Lifetime's Marti Noxon Drama 'Un-Real' Will Be Dark — and Satirical

The scripted series is a behind-the-scenes look at a 'Bachelor'-esque reality show
Lifetime
'Un-Real'

When Un-Real premieres later this year on Lifetime, viewers will get a peak of sorts behind the scenes of a Bachelor-esque reality show.

Onstage Friday to preview the Lifetime series for members of the Television Critics Association, co-creators Marti Noxon and Sarah Gertrude Shapiro spoke candidly about the often dark world of unscripted television, which they're prepared to shed light on. "The show is as dramatic and dark as it is satirical," Noxon teased, noting that the writers had frequent conversations in the room about keeping it grounded and truthful.

Their 10-episode scripted drama, which was born out of Shapiro's short film Sequin Gaze, will center on the experiences of a young staffer on a hit reality dating show, played by Shiri Appleby, whose lone job is to manipulate the relationships with (and among) the contestants to get the vital dramatic and outrageous footage that her producers demand.

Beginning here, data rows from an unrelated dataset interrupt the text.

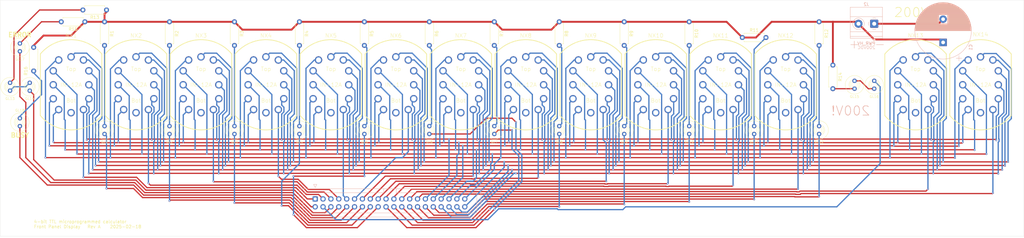
<source format=kicad_pcb>
(kicad_pcb
	(version 20241229)
	(generator "pcbnew")
	(generator_version "9.0")
	(general
		(thickness 1.6)
		(legacy_teardrops no)
	)
	(paper "USLedger")
	(layers
		(0 "F.Cu" signal)
		(2 "B.Cu" signal)
		(9 "F.Adhes" user "F.Adhesive")
		(11 "B.Adhes" user "B.Adhesive")
		(13 "F.Paste" user)
		(15 "B.Paste" user)
		(5 "F.SilkS" user "F.Silkscreen")
		(7 "B.SilkS" user "B.Silkscreen")
		(1 "F.Mask" user)
		(3 "B.Mask" user)
		(17 "Dwgs.User" user "User.Drawings")
		(19 "Cmts.User" user "User.Comments")
		(21 "Eco1.User" user "User.Eco1")
		(23 "Eco2.User" user "User.Eco2")
		(25 "Edge.Cuts" user)
		(27 "Margin" user)
		(31 "F.CrtYd" user "F.Courtyard")
		(29 "B.CrtYd" user "B.Courtyard")
		(35 "F.Fab" user)
		(33 "B.Fab" user)
		(39 "User.1" user)
		(41 "User.2" user)
		(43 "User.3" user)
		(45 "User.4" user)
		(47 "User.5" user)
		(49 "User.6" user)
		(51 "User.7" user)
		(53 "User.8" user)
		(55 "User.9" user)
	)
	(setup
		(pad_to_mask_clearance 0)
		(allow_soldermask_bridges_in_footprints no)
		(tenting front back)
		(grid_origin 40.005 111.76)
		(pcbplotparams
			(layerselection 0x00000000_00000000_55555555_5755f5ff)
			(plot_on_all_layers_selection 0x00000000_00000000_00000000_00000000)
			(disableapertmacros no)
			(usegerberextensions yes)
			(usegerberattributes yes)
			(usegerberadvancedattributes yes)
			(creategerberjobfile yes)
			(dashed_line_dash_ratio 12.000000)
			(dashed_line_gap_ratio 3.000000)
			(svgprecision 4)
			(plotframeref no)
			(mode 1)
			(useauxorigin no)
			(hpglpennumber 1)
			(hpglpenspeed 20)
			(hpglpendiameter 15.000000)
			(pdf_front_fp_property_popups yes)
			(pdf_back_fp_property_popups yes)
			(pdf_metadata yes)
			(pdf_single_document no)
			(dxfpolygonmode yes)
			(dxfimperialunits yes)
			(dxfusepcbnewfont yes)
			(psnegative no)
			(psa4output no)
			(plot_black_and_white yes)
			(plotinvisibletext no)
			(sketchpadsonfab no)
			(plotpadnumbers no)
			(hidednponfab no)
			(sketchdnponfab yes)
			(crossoutdnponfab yes)
			(subtractmaskfromsilk yes)
			(outputformat 1)
			(mirror no)
			(drillshape 0)
			(scaleselection 1)
			(outputdirectory "gerbers/")
		)
	)
	(net 0 "")
	(net 1 "HT")
	(net 2 "GND")
	(net 3 "DP_0")
	(net 4 "Net-(GL1-A)")
	(net 5 "DP_1")
	(net 6 "Net-(GL2-A)")
	(net 7 "DP_2")
	(net 8 "Net-(GL3-A)")
	(net 9 "Net-(GL4-A)")
	(net 10 "DP_3")
	(net 11 "Net-(GL5-A)")
	(net 12 "DP_4")
	(net 13 "DP_5")
	(net 14 "Net-(GL6-A)")
	(net 15 "Net-(GL7-A)")
	(net 16 "DP_6")
	(net 17 "Net-(GL8-A)")
	(net 18 "DP_7")
	(net 19 "DP_8")
	(net 20 "Net-(GL9-A)")
	(net 21 "DP_9")
	(net 22 "Net-(GL10-A)")
	(net 23 "Net-(GL11-A)")
	(net 24 "DP_10")
	(net 25 "DP_11")
	(net 26 "Net-(GL12-A)")
	(net 27 "NE_NEG_F")
	(net 28 "Net-(GL13-A)")
	(net 29 "NE_NEG_E")
	(net 30 "NE_ERR")
	(net 31 "Net-(GL15-A)")
	(net 32 "NXC_3")
	(net 33 "NXA_7")
	(net 34 "NXA_10")
	(net 35 "NXC_8")
	(net 36 "NXA_2")
	(net 37 "NXC_0")
	(net 38 "NXC_6")
	(net 39 "NXA_13")
	(net 40 "NXA_1")
	(net 41 "NXC_9")
	(net 42 "NXA_9")
	(net 43 "NXC_7")
	(net 44 "NXC_2")
	(net 45 "NXA_12")
	(net 46 "NXA_11")
	(net 47 "NXC_1")
	(net 48 "NXC_4")
	(net 49 "NXA_4")
	(net 50 "NXA_6")
	(net 51 "NXA_5")
	(net 52 "NXA_0")
	(net 53 "NXC_5")
	(net 54 "NXA_3")
	(net 55 "NXA_8")
	(net 56 "Net-(GL13-A1)")
	(net 57 "Net-(GL15-A1)")
	(net 58 "Net-(GL17-A)")
	(net 59 "Net-(GL18-A)")
	(net 60 "NE_BUSY")
	(footprint "Resistor_THT:R_Axial_DIN0207_L6.3mm_D2.5mm_P7.62mm_Horizontal" (layer "F.Cu") (at 220.345 42.545 -90))
	(footprint "nixies-us:nixies-us-IN-12-DSUB-NOHOLE" (layer "F.Cu") (at 209.55 62.865))
	(footprint "mynixies:mynixies-NE2-NEON-BULB-DRILL" (layer "F.Cu") (at 262.255 77.47))
	(footprint "Resistor_THT:R_Axial_DIN0207_L6.3mm_D2.5mm_P7.62mm_Horizontal" (layer "F.Cu") (at 74.295 38.735 180))
	(footprint "MountingHole:MountingHole_3.2mm_M3" (layer "F.Cu") (at 205.105 40.64))
	(footprint "nixies-us:nixies-us-IN-12-DSUB-NOHOLE" (layer "F.Cu") (at 230.505 62.865))
	(footprint "Resistor_THT:R_Axial_DIN0207_L6.3mm_D2.5mm_P7.62mm_Horizontal" (layer "F.Cu") (at 67.31 42.545 180))
	(footprint "mynixies:mynixies-NE2-NEON-BULB-DRILL" (layer "F.Cu") (at 178.435 77.47))
	(footprint "nixies-us:nixies-us-IN-12-DSUB-NOHOLE" (layer "F.Cu") (at 167.64 62.865))
	(footprint "nixies-us:nixies-us-IN-12-DSUB-NOHOLE" (layer "F.Cu") (at 104.775 62.865))
	(footprint "MountingHole:MountingHole_3.2mm_M3" (layer "F.Cu") (at 205.105 106.68))
	(footprint "mynixies:mynixies-NE2-NEON-BULB-DRILL" (layer "F.Cu") (at 73.66 77.47))
	(footprint "mynixies:mynixies-NE2-NEON-BULB-DRILL" (layer "F.Cu") (at 157.48 77.47))
	(footprint "MountingHole:MountingHole_3.2mm_M3" (layer "F.Cu") (at 45.085 106.68))
	(footprint "nixies-us:nixies-us-IN-12-DSUB-NOHOLE" (layer "F.Cu") (at 83.82 62.865))
	(footprint "MountingHole:MountingHole_3.2mm_M3" (layer "F.Cu") (at 365.125 40.64))
	(footprint "mynixies:mynixies-NE2-NEON-BULB-DRILL" (layer "F.Cu") (at 43.18 63.5))
	(footprint "mynixies:mynixies-NE2-NEON-BULB-DRILL" (layer "F.Cu") (at 94.615 77.47))
	(footprint "nixies-us:nixies-us-IN-12-DSUB-NOHOLE" (layer "F.Cu") (at 188.595 62.865))
	(footprint "mynixies:mynixies-NE2-NEON-BULB-DRILL" (layer "F.Cu") (at 304.165 77.47))
	(footprint "Resistor_THT:R_Axial_DIN0207_L6.3mm_D2.5mm_P7.62mm_Horizontal" (layer "F.Cu") (at 279.4 47.625))
	(footprint "nixies-us:nixies-us-IN-12-DSUB-NOHOLE" (layer "F.Cu") (at 272.415 62.865))
	(footprint "MountingHole:MountingHole_3.2mm_M3" (layer "F.Cu") (at 285.115 107.315))
	(footprint "Resistor_THT:R_Axial_DIN0207_L6.3mm_D2.5mm_P7.62mm_Horizontal" (layer "F.Cu") (at 308.61 56.515 -90))
	(footprint "Resistor_THT:R_Axial_DIN0207_L6.3mm_D2.5mm_P7.62mm_Horizontal" (layer "F.Cu") (at 199.39 42.545 -90))
	(footprint "MountingHole:MountingHole_3.2mm_M3" (layer "F.Cu") (at 125.095 106.68))
	(footprint "mynixies:mynixies-NE2-NEON-BULB-DRILL" (layer "F.Cu") (at 115.57 77.47))
	(footprint "Resistor_THT:R_Axial_DIN0207_L6.3mm_D2.5mm_P7.62mm_Horizontal" (layer "F.Cu") (at 115.57 42.545 -90))
	(footprint "MountingHole:MountingHole_3.2mm_M3" (layer "F.Cu") (at 45.085 40.64))
	(footprint "Resistor_THT:R_Axial_DIN0207_L6.3mm_D2.5mm_P7.62mm_Horizontal" (layer "F.Cu") (at 241.3 42.545 -90))
	(footprint "mynixies:mynixies-NE2-NEON-BULB-DRILL" (layer "F.Cu") (at 283.21 77.47))
	(footprint "Resistor_THT:R_Axial_DIN0207_L6.3mm_D2.5mm_P7.62mm_Horizontal" (layer "F.Cu") (at 73.66 42.545 -90))
	(footprint "Resistor_THT:R_Axial_DIN0207_L6.3mm_D2.5mm_P7.62mm_Horizontal" (layer "F.Cu") (at 178.435 42.545 -90))
	(footprint "Resistor_THT:R_Axial_DIN0207_L6.3mm_D2.5mm_P7.62mm_Horizontal" (layer "F.Cu") (at 50.8 50.8 -90))
	(footprint "mynixies:mynixies-NE2-NEON-BULB-DRILL" (layer "F.Cu") (at 46.355 50.8))
	(footprint "mynixies:mynixies-NE2-NEON-BULB-DRILL" (layer "F.Cu") (at 49.53 63.5))
	(footprint "nixies-us:nixies-us-IN-12-DSUB-NOHOLE" (layer "F.Cu") (at 62.865 62.865))
	(footprint "nixies-us:nixies-us-IN-12-DSUB-NOHOLE" (layer "F.Cu") (at 335.28 62.865))
	(footprint "Resistor_THT:R_Axial_DIN0207_L6.3mm_D2.5mm_P7.62mm_Horizontal" (layer "F.Cu") (at 157.48 42.545 -90))
	(footprint "nixies-us:nixies-us-IN-12-DSUB-NOHOLE" (layer "F.Cu") (at 293.37 62.865))
	(footprint "MountingHole:MountingHole_3.2mm_M3" (layer "F.Cu") (at 125.095 40.64))
	(footprint "nixies-us:nixies-us-IN-12-DSUB-NOHOLE" (layer "F.Cu") (at 251.46 62.865))
	(footprint "nixies-us:nixies-us-IN-12-DSUB-NOHOLE" (layer "F.Cu") (at 356.235 62.865))
	(footprint "mynixies:mynixies-NE2-NEON-BULB-DRILL" (layer "F.Cu") (at 241.3 77.47))
	(footprint "MountingHole:MountingHole_3.2mm_M3" (layer "F.Cu") (at 285.115 40.64))
	(footprint "mynixies:mynixies-NE2-NEON-BULB-DRILL" (layer "F.Cu") (at 321.945 62.865 180))
	(footprint "mynixies:mynixies-NE2-NEON-BULB-DRILL" (layer "F.Cu") (at 199.39 77.47))
	(footprint "Resistor_THT:R_Axial_DIN0207_L6.3mm_D2.5mm_P7.62mm_Horizontal"
		(layer "F.Cu")
		(uuid "c37f38f1-650f-4432-8915-595f54c106e5")
		(at 136.525 42.545 -90)
		(descr "Resistor, Axial_DIN0207 series, Axial, Horizontal, pin pitch=7.62mm, 0.25W = 1/4W, length*diameter=6.3*2.5mm^2, http://cdn-reichelt.de/documents/datenblatt/B400/1_4W%23YAG.pdf")
		(tags "Resistor Axial_DIN0207 series Axial Horizontal pin pitch 7.62mm 0.25W = 1/4W length 6.3mm diameter 2.5mm")
		(property "Reference" "R4"
			(at 3.81 -2.37 90)
			(layer "F.SilkS")
			(uuid "bfa402a2-d7bf-4dc4-9724-0d96029bc742")
			(effects
				(font
					(size 1 1)
					(thickness 0.15)
				)
			)
		)
		(property "Value" "470k"
			(at 3.81 2.37 90)
			(layer "F.Fab")
			(uuid "edb08f17-7952-468e-86e9-b316b7b818b0")
			(effects
				(font
					(size 1 1)
					(thickness 0.15)
				)
			)
		)
		(property "Datasheet" ""
			(at 0 0 270)
			(unlocked yes)
			(layer "F.Fab")
			(hide yes)
			(uuid "5351a208-301e-4b77-b155-73ad04d1f07d")
			(effects
				(font
					(size 1.27 1.27)
					(thickness 0.15)
				)
			)
		)
		(property "Description" "Resistor, US symbol"
			(at 0 0 270)
			(unlocked yes)
			(layer "F.Fab")
			(hide yes)
			(uuid "e8515ccd-a948-4b51-9165-8b1adc51a332")
			(effects
				(font
					(size 1.27 1.27)
					(thickness 0.15)
				)
			)
		)
		(property ki_fp_filters "R_*")
		(path "/5dccb74d-4dd8-4072-9ad3-59a184526842")
		(sheetname "/")
		(sheetfile "ttlcalc2_front.kicad_sch")
		(attr through_hole)
		(fp_line
			(start 0.54 1.37)
			(end 7.08 1.37)
			(stroke
				(width 0.12)
				(type solid)
			)
			(layer "F.SilkS")
			(uuid "99217580-66af-4270-9d4e-29e96c4fa652")
		)
		(fp_line
			(start 7.08 1.37)
			(end 7.08 1.04)
			(stroke
				(width 0.12)
				(type solid)
			)
			(layer "F.SilkS")
			(uuid "decfba84-b12c-49fb-b851-991254ecbb80")
		)
		(fp_line
			(start 0.54 1.04)
			(end 0.54 1.37)
			(stroke
				(width 0.12)
				(type solid)
			)
			(layer "F.SilkS")
			(uuid "9fe67dd4-3e59-49f2-9da9-98d5eee021b8")
		)
		(fp_line
			(start 0.54 -1.04)
			(end 0.54 -1.37)
			(stroke
				(width 0.12)
				(type solid)
			)
			(layer "F.SilkS")
			(uuid "37f7a2cc-1dcd-4d04-8062-5840dfa61005")
		)
		(fp_line
			(start 0.54 -1.37)
			(end 7.08 -1.37)
			(stroke
				(width 0.12)
				(type solid)
			)
			(layer "F.SilkS")
			(uuid "7ec6dbfc-064a-4039-84b9-3a3b1a630a30")
		)
		(fp_line
			(start 7.08 -1.37)
			(end 7.08 -1.04)
			(stroke
				(width 0.12)
				(type solid)
			)
			(layer "F.SilkS")
			(uuid "2fa39710-23ce-4ee7-a02c-102c24cdedc8")
		)
		(fp_line
			(start -1.05 1.5)
			(end 8.67 1.5)
			(stroke
				(width 0.05)
				(type solid)
			)
			(layer "F.CrtYd")
			(uuid "d81fdaa4-7a63-469c-b17f-f7d2591e0c95")
		)
		(fp_line
			(start 8.67 1.5)
			(end 8.67 -1.5)
			(stroke
				(width 0.05)
				(type solid)
			)
			(layer "F.CrtYd")
			(uuid "c2625933-835e-4488-8c4d-b1a0c5380595")
		)
		(fp_line
			(start -1.05 -1.5)
			(end -1.05 1.5)
			(stroke
				(width 0.05)
				(type solid)
			)
			(layer "F.CrtYd")
			(uuid "61b309ef-3359-45d5-af48-396de2d220d5")
		)
		(fp_line
			(start 8.67 -1.5)
			(end -1.05 -1.5)
			(stroke
				(width 0.05)
				(type solid)
			)
			(layer "F.CrtYd")
			(uuid "c9a3d774-d1e3-49eb-ab6a-c50375cf3037")
		)
		(fp_line
			(start 0.66 1.25)
			(end 6.96 1.25)
			(stroke
				(width 0.1)
				(type solid)
			)
			(layer "F.Fab")
			(uuid "03789559-cdf6-4a62-86b7-8ecdbad13c30")
		)
		(fp_line
			(start 6.96 1.25)
			(end 6.96 -1.25)
			(stroke
				(width 0.1)
				(type solid)
			)
			(layer "F.Fab")
			(uuid "b3783edb-6b10-498a-aad5-75f8fd7c6f12")
		)
		(fp_line
			(start 0 0)
			(end 0.66 0)
			(stroke
				(width 0.1)
				(type solid)
			)
			(layer "F.Fab")
			(uuid "02154e3b-e76c-4202-805f-e2f24342d9ad")
		)
		(fp_line
			(start 7.62 0)
			(end 6.96 0)
			(stroke
				(width 0.1)
				(type solid)
			)
			(layer "F.Fab")
			(uuid "feacb31d-d896-4afc-b49b-3c626f9ec8f5")
		)
		(fp_line
			(start 0.66 -1.25)
			(end 0.66 1.25)
			(stroke
				(width 0.1)
				(type solid)
			)
			(layer "F.Fab")
			(uuid "e3a826f5-1f8e-47af-a105-93011eb47fa7")
		)
		(fp_line
			(start 6.96 -1.25)
			(end 0.66 -1.25)
			(stroke
				(width 0.1)
				(type solid)
			)
			(layer "F.Fab")
			(uuid "08103c20-ccd2-43f7-afa6-b6a8c1165c34")
		)
		(fp_text user "${REFERENCE}"
			(at 3.81 0 90)
			(layer "F.Fab")
			(uuid "ad64bfc9-ea7d-4c44-9c8b-134cd9cd74c4")
			(effects
				(font
					(size 1 1)
					(thickness 0.15)
				)
			)
		)
		(pad "1" thru_hole circle
			(at 0 0 270)
			(size 1.6 1.6)
			(dr
... [313505 chars truncated]
</source>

During the half-hour event, the producers were pressed on how much "real" is in Un-Real, particularly since Shapiro worked on these types of reality shows earlier in her career. But while their show-within-the-show is inspired by dating competition shows like The Bachelor and Joe Millionaire, she and Noxon insisted that it's not based on any one of them. Rather, they found themselves intrigued by the moral quandaries and a sense of longing that the world offers. Said Shapiro: "It's a fishbowl of people who are trying to find love."

The producers, who say they were inspired by other behind-the-scenes projects like Broadcast News, stressed how important it was to try to humanize their characters, even if many end up more antiheroes than heroes. If the producers can strike the right balance, viewers should be able to feel equal compassion for the show's staffers, which includes Constance Zimmer, as they do the contestants.

Although season one is still months away, the producers say they're already giving thought to where a potential second season could go. Among the ideas being explored: altering the nature of the show-within-the-show, which could lead to a location change as well as casting, with only some of the series' cast remaining.